▶ [O PROBLEMA]: Copie do texto em estudo o trecho que abre com as palavras "Esse gesto artístico" e fecha com "reinventado pela coletividade.", trocando "pedagogia" por "lição".

Entre as manifestações destacou-se a performance da Escola de Teatro Popular (ETP). Um tubarão gigantesco foi colocado atrás das grades, cercado por peixes que avançavam em cardume. Para a atriz Haiz Cena, que participou da performance, esse gesto visual apresentou ‘uma nova camada de compreensão’ do momento: “Se a maioria das falas estava focada na figura do Bolsonaro ou de outros líderes, a ETP deslocou esse olhar, que é sair um pouco desse foco do indivíduo. O tubarão era uma figura forte, mas o cardume lembrava a força da coletividade. É a possibilidade de pensarmos o poder da coletividade, o poder desse povo que resiste desde que Bolsonaro se elegeu.”


Esse gesto artístico sintetiza algo essencial sobre cultura e política no Brasil: nossa tendência a narrar os conflitos de maneira alegórica, popular, acessível. O tubarão preso não é só uma metáfora visual; é também uma pedagogia. Mostra, de forma simples, que há forças maiores do que o indivíduo autoritário e que o poder pode ser reinventado pela coletividade.

▶ [INFORMAÇÕES EXTRAÍDAS]:

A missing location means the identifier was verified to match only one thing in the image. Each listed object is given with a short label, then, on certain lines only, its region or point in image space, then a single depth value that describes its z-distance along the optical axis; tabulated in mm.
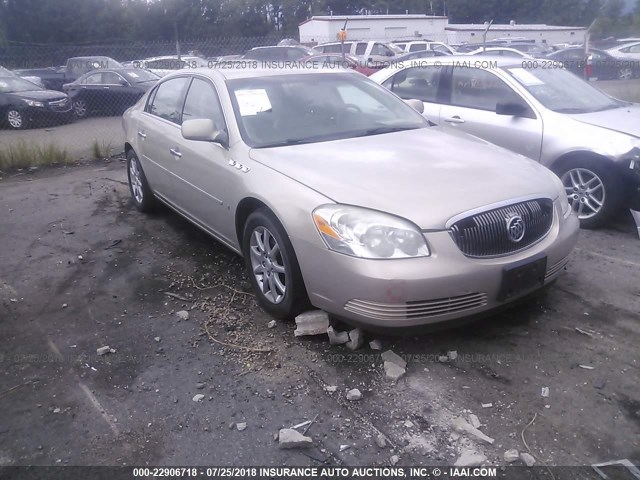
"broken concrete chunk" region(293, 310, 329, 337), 3488
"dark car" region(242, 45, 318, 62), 21000
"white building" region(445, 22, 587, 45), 38812
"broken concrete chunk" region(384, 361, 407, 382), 3129
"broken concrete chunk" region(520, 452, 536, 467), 2496
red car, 17781
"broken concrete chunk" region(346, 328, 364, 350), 3398
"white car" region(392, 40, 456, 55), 23859
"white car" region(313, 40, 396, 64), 21209
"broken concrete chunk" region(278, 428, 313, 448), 2633
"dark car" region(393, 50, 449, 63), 18094
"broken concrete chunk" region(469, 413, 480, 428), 2746
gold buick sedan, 3041
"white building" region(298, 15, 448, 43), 32375
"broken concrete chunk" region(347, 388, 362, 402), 2969
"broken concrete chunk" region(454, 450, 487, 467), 2498
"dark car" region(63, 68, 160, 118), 15008
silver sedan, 5168
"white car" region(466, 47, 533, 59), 17953
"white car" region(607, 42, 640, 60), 22873
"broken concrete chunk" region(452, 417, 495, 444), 2657
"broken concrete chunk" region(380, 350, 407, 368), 3229
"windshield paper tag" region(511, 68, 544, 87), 5926
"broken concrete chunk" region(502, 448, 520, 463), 2517
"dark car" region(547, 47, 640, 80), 19500
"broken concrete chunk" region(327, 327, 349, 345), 3448
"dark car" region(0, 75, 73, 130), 13234
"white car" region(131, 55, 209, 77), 18141
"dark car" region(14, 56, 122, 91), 17469
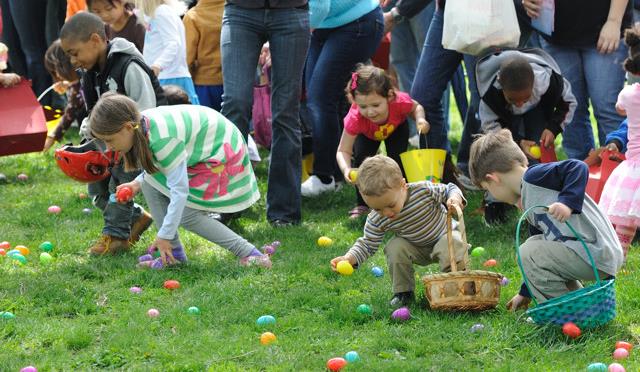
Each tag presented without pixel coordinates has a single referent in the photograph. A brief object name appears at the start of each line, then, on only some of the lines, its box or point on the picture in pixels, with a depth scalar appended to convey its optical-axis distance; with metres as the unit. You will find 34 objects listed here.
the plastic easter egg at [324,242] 10.18
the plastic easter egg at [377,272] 8.92
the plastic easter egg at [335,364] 6.64
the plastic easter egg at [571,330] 6.94
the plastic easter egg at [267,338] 7.22
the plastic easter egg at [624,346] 6.84
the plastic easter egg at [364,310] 7.81
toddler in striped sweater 7.91
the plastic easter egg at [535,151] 10.27
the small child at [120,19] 11.63
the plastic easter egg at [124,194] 8.82
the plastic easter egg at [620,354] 6.69
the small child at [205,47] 13.43
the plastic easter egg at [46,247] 10.11
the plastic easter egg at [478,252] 9.57
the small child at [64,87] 12.27
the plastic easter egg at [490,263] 9.13
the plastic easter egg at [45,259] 9.64
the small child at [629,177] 9.10
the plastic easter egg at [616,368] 6.37
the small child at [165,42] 12.71
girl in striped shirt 8.55
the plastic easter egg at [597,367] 6.43
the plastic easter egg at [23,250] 9.93
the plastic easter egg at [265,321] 7.63
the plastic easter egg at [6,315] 7.82
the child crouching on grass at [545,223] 7.15
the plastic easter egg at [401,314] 7.62
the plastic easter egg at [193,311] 7.90
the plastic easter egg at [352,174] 9.52
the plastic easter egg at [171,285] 8.68
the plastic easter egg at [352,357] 6.77
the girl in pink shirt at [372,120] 10.51
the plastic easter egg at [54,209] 11.79
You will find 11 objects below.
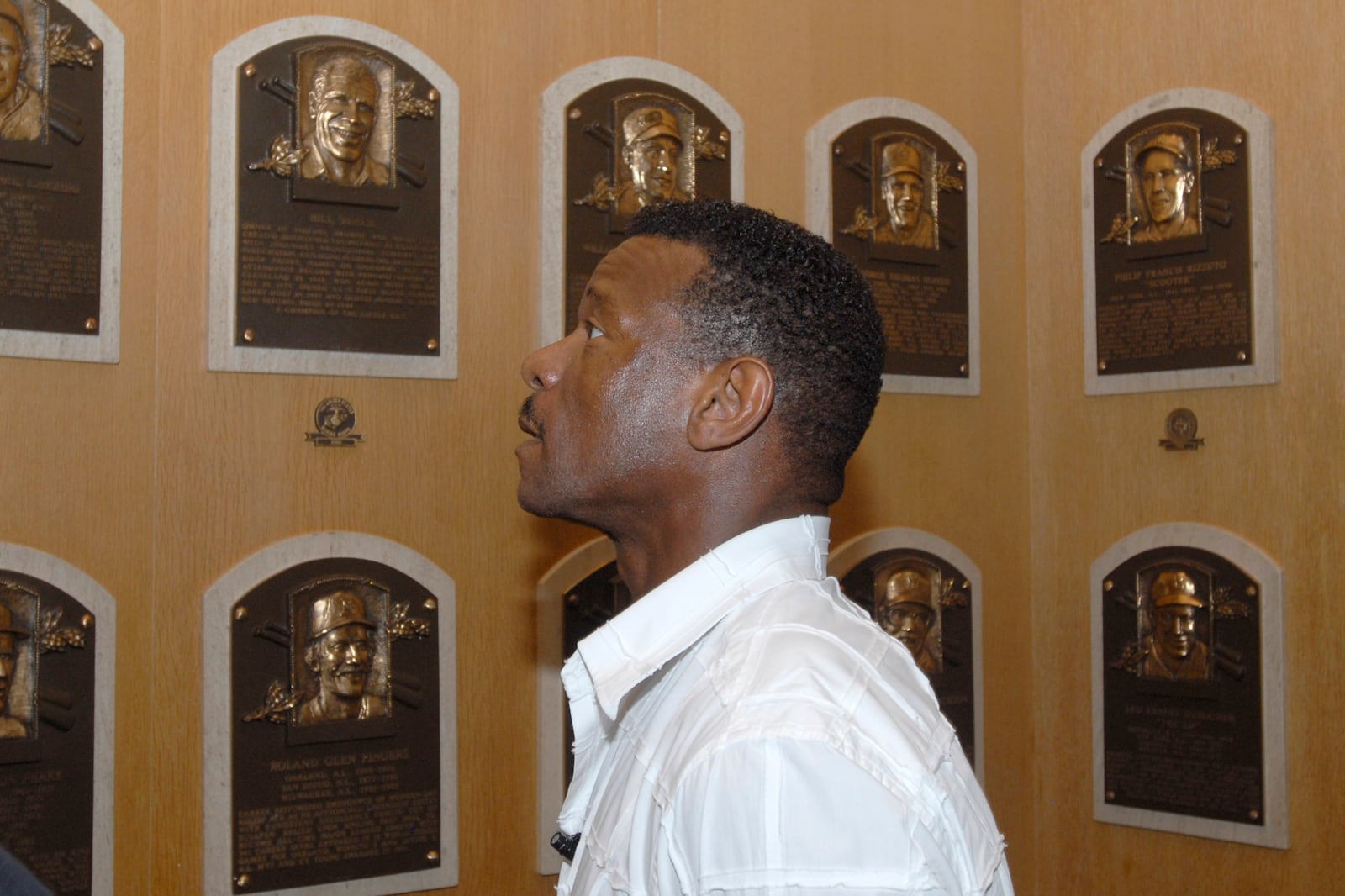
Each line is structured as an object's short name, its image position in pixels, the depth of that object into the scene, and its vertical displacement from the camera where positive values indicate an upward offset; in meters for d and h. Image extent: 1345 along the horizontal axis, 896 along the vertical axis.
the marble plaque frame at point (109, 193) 2.51 +0.51
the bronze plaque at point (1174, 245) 3.29 +0.56
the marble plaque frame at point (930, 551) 3.37 -0.23
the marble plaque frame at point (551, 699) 2.92 -0.51
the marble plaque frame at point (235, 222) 2.64 +0.49
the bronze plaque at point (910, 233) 3.43 +0.61
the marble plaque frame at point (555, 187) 2.98 +0.63
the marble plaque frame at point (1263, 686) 3.16 -0.52
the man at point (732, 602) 1.10 -0.14
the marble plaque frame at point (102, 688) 2.46 -0.41
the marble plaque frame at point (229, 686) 2.58 -0.45
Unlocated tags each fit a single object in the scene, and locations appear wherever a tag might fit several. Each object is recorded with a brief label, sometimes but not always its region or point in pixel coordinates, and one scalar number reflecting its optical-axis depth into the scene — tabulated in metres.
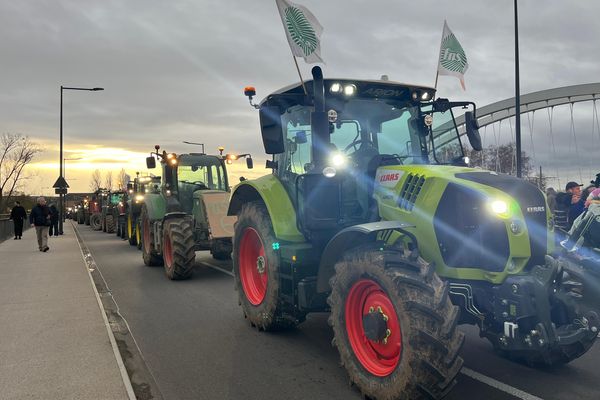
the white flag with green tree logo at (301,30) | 5.04
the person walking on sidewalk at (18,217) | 19.12
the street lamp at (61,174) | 23.76
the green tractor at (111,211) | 24.55
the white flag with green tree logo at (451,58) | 5.83
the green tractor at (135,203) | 15.84
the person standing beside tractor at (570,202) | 9.23
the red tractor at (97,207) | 28.85
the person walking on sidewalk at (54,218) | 21.48
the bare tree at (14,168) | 52.94
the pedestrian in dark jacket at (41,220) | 14.03
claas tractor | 3.31
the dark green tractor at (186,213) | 8.94
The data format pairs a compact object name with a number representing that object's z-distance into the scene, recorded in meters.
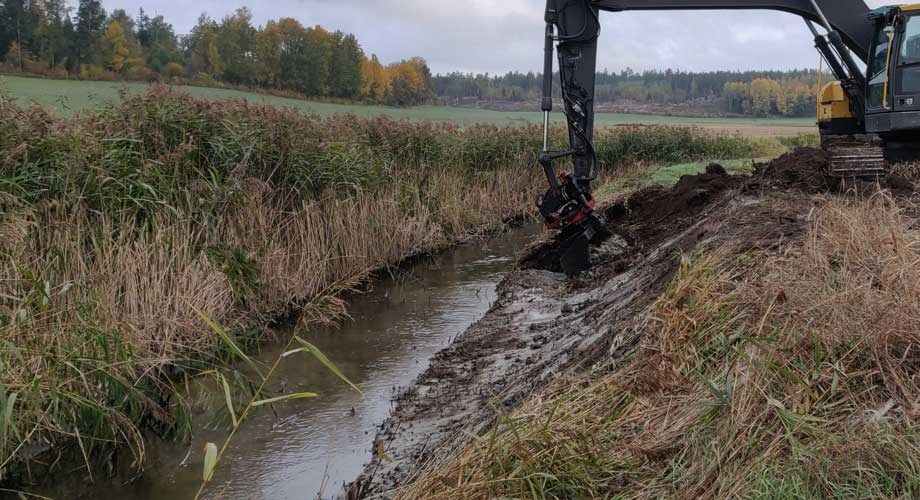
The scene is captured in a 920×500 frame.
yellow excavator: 8.44
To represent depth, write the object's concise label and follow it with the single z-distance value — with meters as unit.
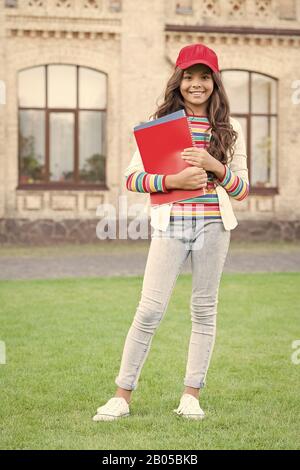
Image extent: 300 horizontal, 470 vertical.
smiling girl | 8.44
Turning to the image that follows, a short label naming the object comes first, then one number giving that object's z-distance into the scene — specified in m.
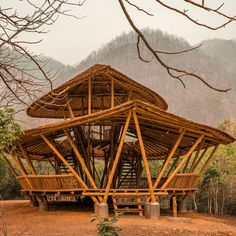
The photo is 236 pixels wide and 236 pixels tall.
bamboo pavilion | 14.05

▶ [RESOLUÇÃO DO PROBLEMA]:
Esse gesto artístico sintetiza algo essencial sobre cultura e política no Brasil: nossa tendência a narrar os conflitos de maneira alegórica, popular, acessível. O tubarão preso não é só uma metáfora visual; é também uma lição. Mostra, de forma simples, que há forças maiores do que o indivíduo autoritário e que o poder pode ser reinventado pela coletividade.